▶ [Task to carry out]:
Continue the pthread_cond_t diff, starting after the last line shown.

▶ [Document extract]:

-------

Switch pthread_cond_t to <stdatomic.h>.

Bug: 17574458
Change-Id: Ic7f79861df4fe751cfa6c6b20b71123cc31e7114
diff --git a/libc/bionic/pthread_cond.cpp b/libc/bionic/pthread_cond.cpp
index 32ff81a..5542c59 100644
--- a/libc/bionic/pthread_cond.cpp
+++ b/libc/bionic/pthread_cond.cpp
@@ -30,13 +30,13 @@
 
 #include <errno.h>
 #include <limits.h>
+#include <stdatomic.h>
 #include <sys/mman.h>
 #include <time.h>
 #include <unistd.h>
 
 #include "pthread_internal.h"
 
-#include "private/bionic_atomic_inline.h"
 #include "private/bionic_futex.h"
 #include "private/bionic_time_conversions.h"
 #include "private/bionic_tls.h"
@@ -98,6 +98,14 @@
   return 0;
 }
 
+static inline atomic_uint* COND_TO_ATOMIC_POINTER(pthread_cond_t* cond) {
+  static_assert(sizeof(atomic_uint) == sizeof(cond->value),
+                "cond->value should actually be atomic_uint in implementation.");
+
+  // We prefer casting to atomic_uint instead of declaring cond->value to be atomic_uint directly.
+  // Because using the second method pollutes pthread.h, and causes an error when compiling libcxx.
+  return reinterpret_cast<atomic_uint*>(&cond->value);
+}
 
 // XXX *technically* there is a race condition that could allow
 // XXX a signal to be missed.  If thread A is preempted in _wait()
@@ -107,53 +115,54 @@
 // XXX then the signal will be lost.

-------

▶ [Entries supplied]:
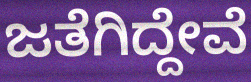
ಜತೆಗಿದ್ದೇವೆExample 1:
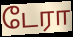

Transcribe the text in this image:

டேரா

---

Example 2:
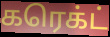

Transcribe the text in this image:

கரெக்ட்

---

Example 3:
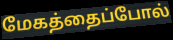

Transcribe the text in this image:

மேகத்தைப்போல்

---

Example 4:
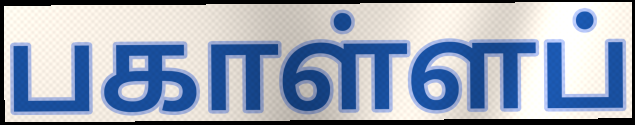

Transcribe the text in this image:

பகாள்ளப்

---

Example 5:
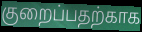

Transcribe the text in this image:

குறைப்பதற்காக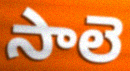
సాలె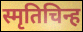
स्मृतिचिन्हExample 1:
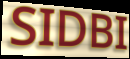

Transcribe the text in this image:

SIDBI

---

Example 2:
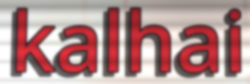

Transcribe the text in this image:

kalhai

-------

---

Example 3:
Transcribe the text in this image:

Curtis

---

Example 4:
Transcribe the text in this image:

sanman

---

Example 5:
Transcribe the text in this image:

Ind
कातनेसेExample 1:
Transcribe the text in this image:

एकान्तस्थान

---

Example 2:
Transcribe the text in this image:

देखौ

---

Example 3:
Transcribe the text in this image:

-------

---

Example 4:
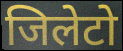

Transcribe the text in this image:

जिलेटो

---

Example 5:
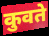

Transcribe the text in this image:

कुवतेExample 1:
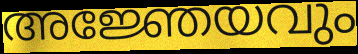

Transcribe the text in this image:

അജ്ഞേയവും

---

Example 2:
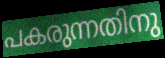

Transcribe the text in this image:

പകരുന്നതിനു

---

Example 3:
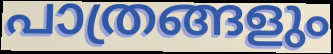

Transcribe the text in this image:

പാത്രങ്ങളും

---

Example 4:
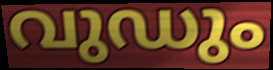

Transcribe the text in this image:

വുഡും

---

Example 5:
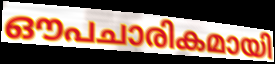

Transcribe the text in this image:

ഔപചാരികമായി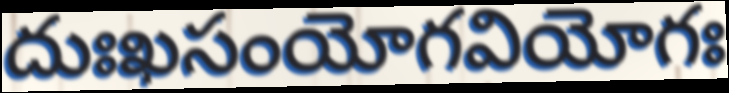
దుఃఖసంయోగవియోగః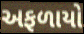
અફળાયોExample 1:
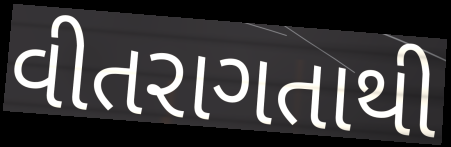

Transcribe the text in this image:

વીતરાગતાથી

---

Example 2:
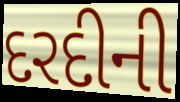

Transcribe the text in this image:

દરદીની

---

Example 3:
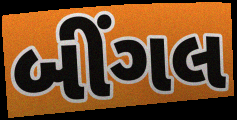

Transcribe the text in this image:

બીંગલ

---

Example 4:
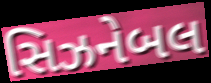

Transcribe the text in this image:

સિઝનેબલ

-------

▶ [The answer]:
 int pthread_cond_init(pthread_cond_t* cond, const pthread_condattr_t* attr) {
+  atomic_uint* cond_value_ptr = COND_TO_ATOMIC_POINTER(cond);
+  unsigned int init_value = 0;
+
   if (attr != NULL) {
-    cond->value = (*attr & COND_FLAGS_MASK);
-  } else {
-    cond->value = 0;
+    init_value = (*attr & COND_FLAGS_MASK);
   }
+  atomic_init(cond_value_ptr, init_value);
 
   return 0;
 }
 
 int pthread_cond_destroy(pthread_cond_t* cond) {
-  cond->value = 0xdeadc04d;
+  atomic_uint* cond_value_ptr = COND_TO_ATOMIC_POINTER(cond);
+  atomic_store_explicit(cond_value_ptr, 0xdeadc04d, memory_order_relaxed);
   return 0;
 }
 
 // This function is used by pthread_cond_broadcast and
 // pthread_cond_signal to atomically decrement the counter
-// then wake up 'counter' threads.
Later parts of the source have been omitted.